*JOB*: Copy out, word for word, the lines of the data below that begin with the line containing "Piscina / Spa tradicional con desnatador" and end with the line containing "saddlepoint-approximation", including both of those lines. Leave the pictures out of your copy.

*Saved data entries*:
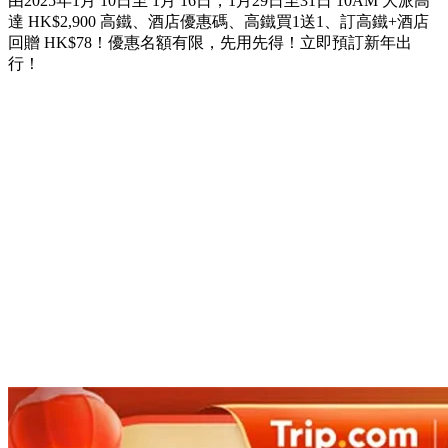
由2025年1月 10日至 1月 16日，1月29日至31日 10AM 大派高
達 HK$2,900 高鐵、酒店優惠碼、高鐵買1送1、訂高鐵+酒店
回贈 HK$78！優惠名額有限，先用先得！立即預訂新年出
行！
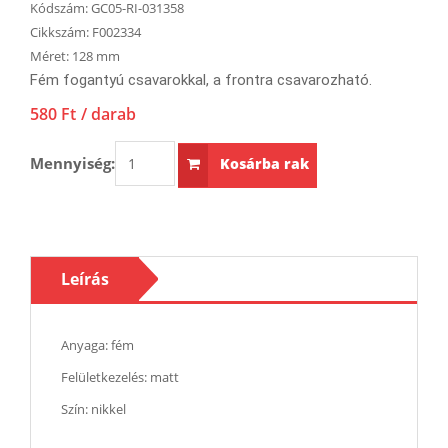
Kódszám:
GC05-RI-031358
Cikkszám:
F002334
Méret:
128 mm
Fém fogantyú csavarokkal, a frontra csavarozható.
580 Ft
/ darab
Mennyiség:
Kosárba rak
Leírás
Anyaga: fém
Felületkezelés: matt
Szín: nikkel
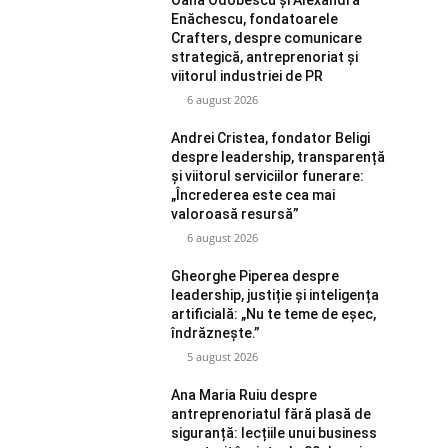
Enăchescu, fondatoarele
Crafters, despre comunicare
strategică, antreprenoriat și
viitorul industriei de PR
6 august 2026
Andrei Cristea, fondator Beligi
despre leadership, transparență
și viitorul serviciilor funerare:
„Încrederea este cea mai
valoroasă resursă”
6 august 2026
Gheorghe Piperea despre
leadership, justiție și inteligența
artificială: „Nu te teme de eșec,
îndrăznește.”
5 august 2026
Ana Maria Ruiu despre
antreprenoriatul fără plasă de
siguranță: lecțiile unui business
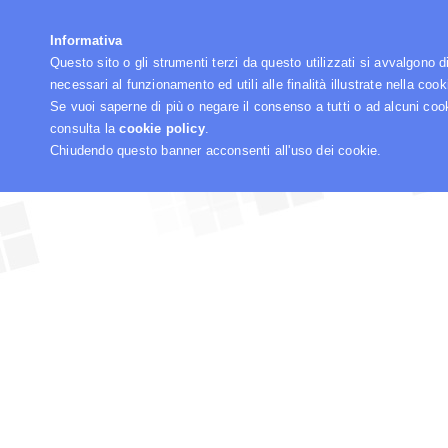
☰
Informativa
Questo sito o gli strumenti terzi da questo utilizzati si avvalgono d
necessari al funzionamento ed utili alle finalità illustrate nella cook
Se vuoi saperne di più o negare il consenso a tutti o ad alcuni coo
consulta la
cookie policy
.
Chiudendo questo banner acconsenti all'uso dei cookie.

* * *

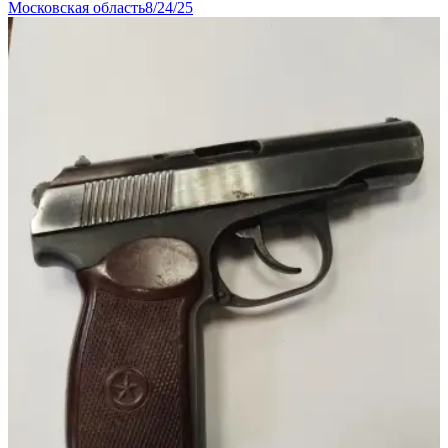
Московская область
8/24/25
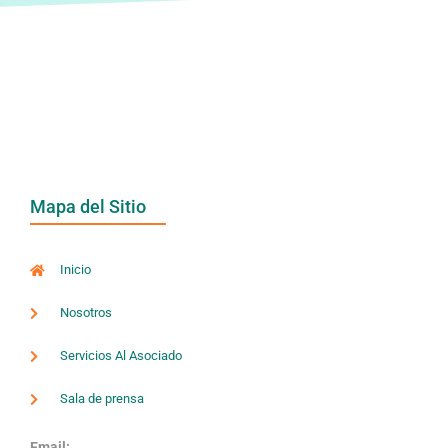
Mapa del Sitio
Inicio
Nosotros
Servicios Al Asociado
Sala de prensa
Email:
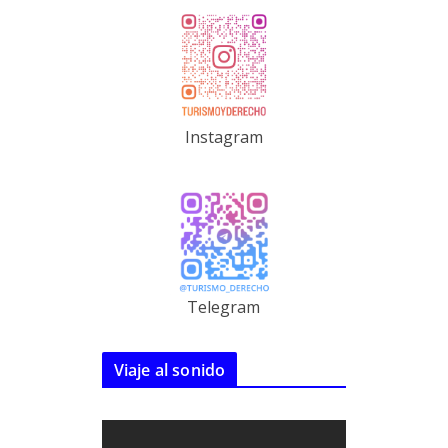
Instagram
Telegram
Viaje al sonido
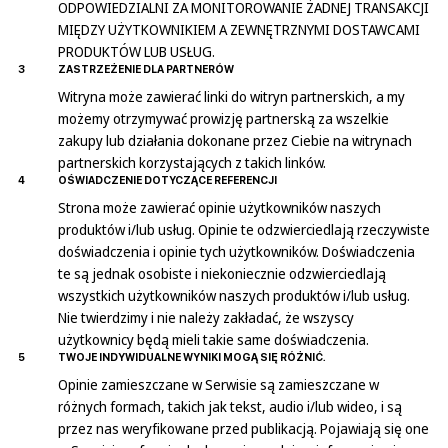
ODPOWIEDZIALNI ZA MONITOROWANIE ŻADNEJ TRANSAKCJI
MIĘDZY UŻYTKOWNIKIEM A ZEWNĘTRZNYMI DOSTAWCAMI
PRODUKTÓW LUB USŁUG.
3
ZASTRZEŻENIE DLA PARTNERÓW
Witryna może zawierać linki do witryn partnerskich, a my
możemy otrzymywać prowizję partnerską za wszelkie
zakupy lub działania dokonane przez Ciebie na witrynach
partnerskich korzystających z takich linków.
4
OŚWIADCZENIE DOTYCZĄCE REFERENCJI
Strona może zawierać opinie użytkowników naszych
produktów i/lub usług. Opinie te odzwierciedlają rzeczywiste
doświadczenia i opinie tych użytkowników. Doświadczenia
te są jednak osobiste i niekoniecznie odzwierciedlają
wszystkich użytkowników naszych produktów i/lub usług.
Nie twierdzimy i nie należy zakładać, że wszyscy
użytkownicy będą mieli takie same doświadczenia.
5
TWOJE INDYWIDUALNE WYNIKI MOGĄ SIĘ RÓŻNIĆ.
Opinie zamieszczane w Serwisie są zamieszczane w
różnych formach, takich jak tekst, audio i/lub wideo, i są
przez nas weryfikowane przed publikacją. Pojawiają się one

---

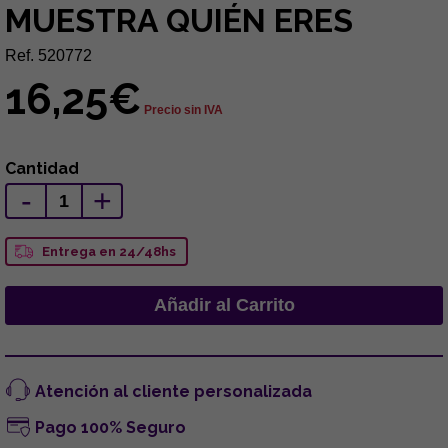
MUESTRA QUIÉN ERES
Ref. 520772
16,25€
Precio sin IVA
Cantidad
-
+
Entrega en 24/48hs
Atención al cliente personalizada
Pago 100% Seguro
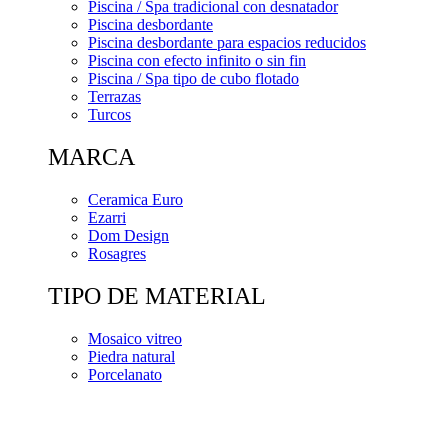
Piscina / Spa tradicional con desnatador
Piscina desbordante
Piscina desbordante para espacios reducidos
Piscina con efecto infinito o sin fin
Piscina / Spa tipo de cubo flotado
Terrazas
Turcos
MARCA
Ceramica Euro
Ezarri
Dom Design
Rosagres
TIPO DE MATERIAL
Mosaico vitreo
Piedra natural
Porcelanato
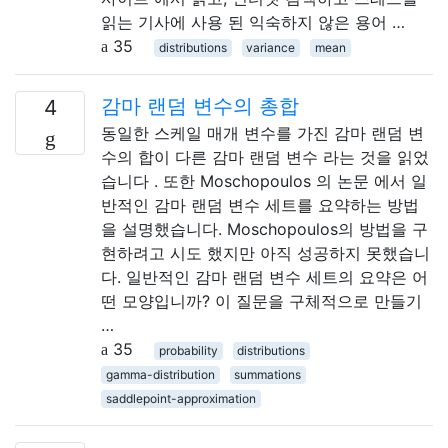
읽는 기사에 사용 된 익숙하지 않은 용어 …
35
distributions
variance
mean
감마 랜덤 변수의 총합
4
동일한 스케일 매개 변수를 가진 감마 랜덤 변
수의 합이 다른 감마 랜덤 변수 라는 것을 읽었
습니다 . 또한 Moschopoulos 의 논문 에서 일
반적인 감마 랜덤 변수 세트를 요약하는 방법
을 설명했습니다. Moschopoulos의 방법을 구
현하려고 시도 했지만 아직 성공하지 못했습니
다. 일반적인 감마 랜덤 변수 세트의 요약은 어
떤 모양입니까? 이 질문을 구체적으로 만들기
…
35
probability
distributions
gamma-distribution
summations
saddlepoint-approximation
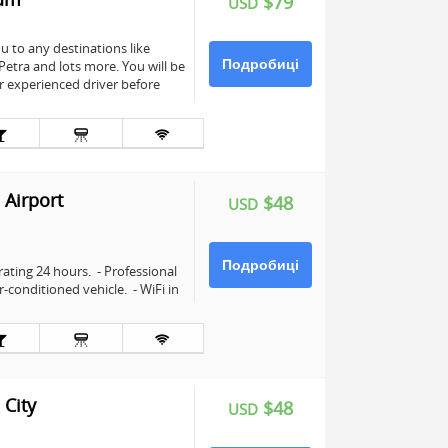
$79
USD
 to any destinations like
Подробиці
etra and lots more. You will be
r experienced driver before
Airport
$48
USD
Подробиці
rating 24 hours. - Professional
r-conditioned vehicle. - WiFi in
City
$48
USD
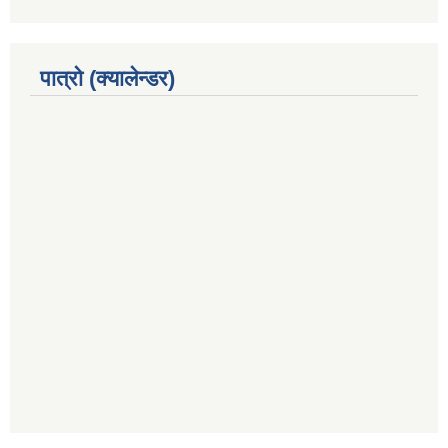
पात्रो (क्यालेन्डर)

*RESULT FOR THIS EXERCISE*:
Piscina / Spa tradicional con desnatador
Piscina desbordante
Piscina desbordante para espacios reducidos
Piscina con efecto infinito o sin fin
Piscina / Spa tipo de cubo flotado
Terrazas
Turcos
MARCA
Ceramica Euro
Ezarri
Dom Design
Rosagres
TIPO DE MATERIAL
Mosaico vitreo
Piedra natural
Porcelanato
읽는 기사에 사용 된 익숙하지 않은 용어 …
35
distributions
variance
mean
감마 랜덤 변수의 총합
4
동일한 스케일 매개 변수를 가진 감마 랜덤 변
수의 합이 다른 감마 랜덤 변수 라는 것을 읽었
습니다 . 또한 Moschopoulos 의 논문 에서 일
반적인 감마 랜덤 변수 세트를 요약하는 방법
을 설명했습니다. Moschopoulos의 방법을 구
현하려고 시도 했지만 아직 성공하지 못했습니
다. 일반적인 감마 랜덤 변수 세트의 요약은 어
떤 모양입니까? 이 질문을 구체적으로 만들기
…
35
probability
distributions
gamma-distribution
summations
saddlepoint-approximation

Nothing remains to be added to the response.